Bei Patientinnen und Patienten mit einer niedrigen Wahrscheinlichkeit für eine stenosierende KHK von unter 15 Prozent gilt laut NVL: Keine Indikation für eine invasive Diagnostik.

Uebel: “Das gilt auch bei mittlerer Wahrscheinlichkeit (zwischen 15 und 85 Prozent, Anm. d. Red.) ohne aktuellen Ischämie-Nachweis: Keine invasive Diagnostik. Bei Patienten ohne symptomatische Indikation: Keine invasive Diagnostik. Und bei Patienten, die bereits eine invasive Koronarangiografie hatten (ohne erneute Angina pectoris und ohne Ischämienachweis in der nicht-invasiven Diagnostik oder ohne Befundänderung in der nicht-invasiven Bildgebung): Keine invasive Diagnostik!” Der Katheter komme in diesem Bereich des Algorithmus also gar nicht vor.

Bei mittleren Wahrscheinlichkeiten wird in der NVL nur eine nicht-invasive Diagnostik empfohlen. Dazu heißt es: “Die Wertigkeit der einzelnen nicht-invasiven Verfahren ist differenziert zu betrachten: Da das Belastungs-EKG eine eingeschränkte Genauigkeit aufweist, ist es zum Ausschluss einer KHK schon bei niedrig-mittleren Vortestwahrscheinlichkeiten nicht mehr geeignet.” Zumindest bei Patienten mit Wahrscheinlichkeiten im oberen mittleren Bereich werde daher die Verbindung mit einem bildgebenden Verfahren bevorzugt.

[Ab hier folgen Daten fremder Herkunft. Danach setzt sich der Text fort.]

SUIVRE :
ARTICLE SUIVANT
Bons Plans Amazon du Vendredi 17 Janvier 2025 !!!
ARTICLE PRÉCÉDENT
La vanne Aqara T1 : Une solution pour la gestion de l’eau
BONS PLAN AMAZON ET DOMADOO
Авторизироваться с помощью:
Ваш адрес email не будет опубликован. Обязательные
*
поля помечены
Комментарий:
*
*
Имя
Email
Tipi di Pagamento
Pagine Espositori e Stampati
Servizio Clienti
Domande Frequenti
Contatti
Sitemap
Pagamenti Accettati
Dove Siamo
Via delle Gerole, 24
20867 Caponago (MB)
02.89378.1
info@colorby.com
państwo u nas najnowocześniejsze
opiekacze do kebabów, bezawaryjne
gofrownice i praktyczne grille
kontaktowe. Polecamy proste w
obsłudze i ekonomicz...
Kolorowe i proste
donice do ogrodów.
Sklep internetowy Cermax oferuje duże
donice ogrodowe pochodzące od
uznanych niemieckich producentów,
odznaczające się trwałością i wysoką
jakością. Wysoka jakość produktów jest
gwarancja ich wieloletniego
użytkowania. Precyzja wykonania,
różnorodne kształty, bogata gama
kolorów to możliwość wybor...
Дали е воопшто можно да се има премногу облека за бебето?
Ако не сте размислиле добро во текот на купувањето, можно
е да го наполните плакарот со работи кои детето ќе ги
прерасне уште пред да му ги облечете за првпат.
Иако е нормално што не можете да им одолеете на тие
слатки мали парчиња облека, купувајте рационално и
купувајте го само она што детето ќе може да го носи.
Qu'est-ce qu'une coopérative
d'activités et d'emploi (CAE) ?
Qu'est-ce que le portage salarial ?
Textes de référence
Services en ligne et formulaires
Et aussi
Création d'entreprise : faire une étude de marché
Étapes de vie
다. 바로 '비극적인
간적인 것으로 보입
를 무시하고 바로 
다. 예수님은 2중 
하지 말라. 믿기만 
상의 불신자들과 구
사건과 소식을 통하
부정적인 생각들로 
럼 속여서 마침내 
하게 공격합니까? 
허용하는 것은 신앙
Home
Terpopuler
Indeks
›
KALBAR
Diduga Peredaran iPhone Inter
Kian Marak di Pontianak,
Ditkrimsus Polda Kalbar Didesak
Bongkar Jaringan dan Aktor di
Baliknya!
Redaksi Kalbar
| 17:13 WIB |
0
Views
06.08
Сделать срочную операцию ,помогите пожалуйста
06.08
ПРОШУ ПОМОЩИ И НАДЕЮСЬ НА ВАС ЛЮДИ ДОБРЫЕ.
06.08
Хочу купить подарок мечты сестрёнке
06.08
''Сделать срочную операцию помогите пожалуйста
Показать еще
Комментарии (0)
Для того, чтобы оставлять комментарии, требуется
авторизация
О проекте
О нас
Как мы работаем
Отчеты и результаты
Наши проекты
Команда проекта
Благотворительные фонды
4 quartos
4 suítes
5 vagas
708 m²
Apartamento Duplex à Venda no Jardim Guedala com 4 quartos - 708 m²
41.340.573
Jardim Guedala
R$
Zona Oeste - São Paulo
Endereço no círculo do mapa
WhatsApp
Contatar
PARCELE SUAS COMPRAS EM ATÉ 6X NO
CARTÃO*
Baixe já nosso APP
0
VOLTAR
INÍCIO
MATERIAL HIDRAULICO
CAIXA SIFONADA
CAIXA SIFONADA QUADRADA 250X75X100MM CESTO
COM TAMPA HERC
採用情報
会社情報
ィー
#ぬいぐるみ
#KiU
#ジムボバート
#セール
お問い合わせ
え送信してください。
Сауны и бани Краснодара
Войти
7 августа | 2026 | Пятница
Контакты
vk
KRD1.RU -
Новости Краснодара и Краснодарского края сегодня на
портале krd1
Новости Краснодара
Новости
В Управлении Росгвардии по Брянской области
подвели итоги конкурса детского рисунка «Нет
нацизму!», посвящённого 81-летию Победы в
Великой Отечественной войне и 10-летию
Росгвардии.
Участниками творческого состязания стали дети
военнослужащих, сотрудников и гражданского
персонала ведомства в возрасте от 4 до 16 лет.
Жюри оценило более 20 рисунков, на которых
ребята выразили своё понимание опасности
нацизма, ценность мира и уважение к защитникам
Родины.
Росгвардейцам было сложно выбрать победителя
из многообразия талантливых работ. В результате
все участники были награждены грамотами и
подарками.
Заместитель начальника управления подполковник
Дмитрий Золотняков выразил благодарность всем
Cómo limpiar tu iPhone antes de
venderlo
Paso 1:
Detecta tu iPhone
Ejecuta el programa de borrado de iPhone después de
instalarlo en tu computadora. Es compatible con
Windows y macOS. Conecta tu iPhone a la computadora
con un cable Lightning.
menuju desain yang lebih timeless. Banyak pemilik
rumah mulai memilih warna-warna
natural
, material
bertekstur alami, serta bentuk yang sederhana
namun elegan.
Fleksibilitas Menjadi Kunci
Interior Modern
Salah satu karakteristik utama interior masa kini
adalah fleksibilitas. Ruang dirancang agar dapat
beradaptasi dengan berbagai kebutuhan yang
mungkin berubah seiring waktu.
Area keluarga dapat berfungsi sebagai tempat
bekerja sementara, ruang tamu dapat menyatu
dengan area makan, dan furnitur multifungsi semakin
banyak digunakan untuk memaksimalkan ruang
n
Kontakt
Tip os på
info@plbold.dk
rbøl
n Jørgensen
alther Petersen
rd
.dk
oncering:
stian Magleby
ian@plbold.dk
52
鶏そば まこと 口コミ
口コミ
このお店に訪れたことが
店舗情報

Weiter heißt es: “Morphologische Verfahren wie die CT-Koronarangiografie können bei negativem Befund eine KHK sehr sicher ausschließen, haben beim Nachweis einer Koronar-Arteriosklerose jedoch Einschränkungen in der Beurteilung bzgl. stenosierender oder nicht-stenosierender KHK.” Der Einsatz einer CT-Koronarangiografie wird daher nur bei niedrig-mittlerer Vortestwahrscheinlichkeit empfohlen und sollte bei unklarem Ergebnis von einem funktionellen Test gefolgt werden.

Die funktionellen bildgebenden Verfahren (Stress-Echokardiographie, Dobutamin-Stress-MRT, Stress-Perfusions-MRT und Myokard-Perfusions-SPECT) werden in der NVL beim gesamten Spektrum der mittleren Vortestwahrscheinlichkeit als effektive Verfahren zum Nachweis einer stenosierenden KHK empfohlen (siehe Praxishilfe).

Laut Uebel passiere es mittlerweile allerdings oft, dass nach Basisdiagnostik ein Katheter-Eingriff bereits geplant ist und das Kardio-CT lediglich zusätzlich gemacht wird. “Dabei ist das Kardio-CT eigentlich dazu da, um Katheter-Eingriffe zu verhindern!”

Auch der Gemeinsame Bundesausschuss (G-BA) will weniger Herzkatheteruntersuchungen erreichen und hat kürzlich das Kardio-CT in den Leistungskatalog der Gesetzlichen Krankenkassen aufgenommen. In drei Jahren soll der Einsatz des neuen Verfahrens als Kassenleistung evaluiert werden.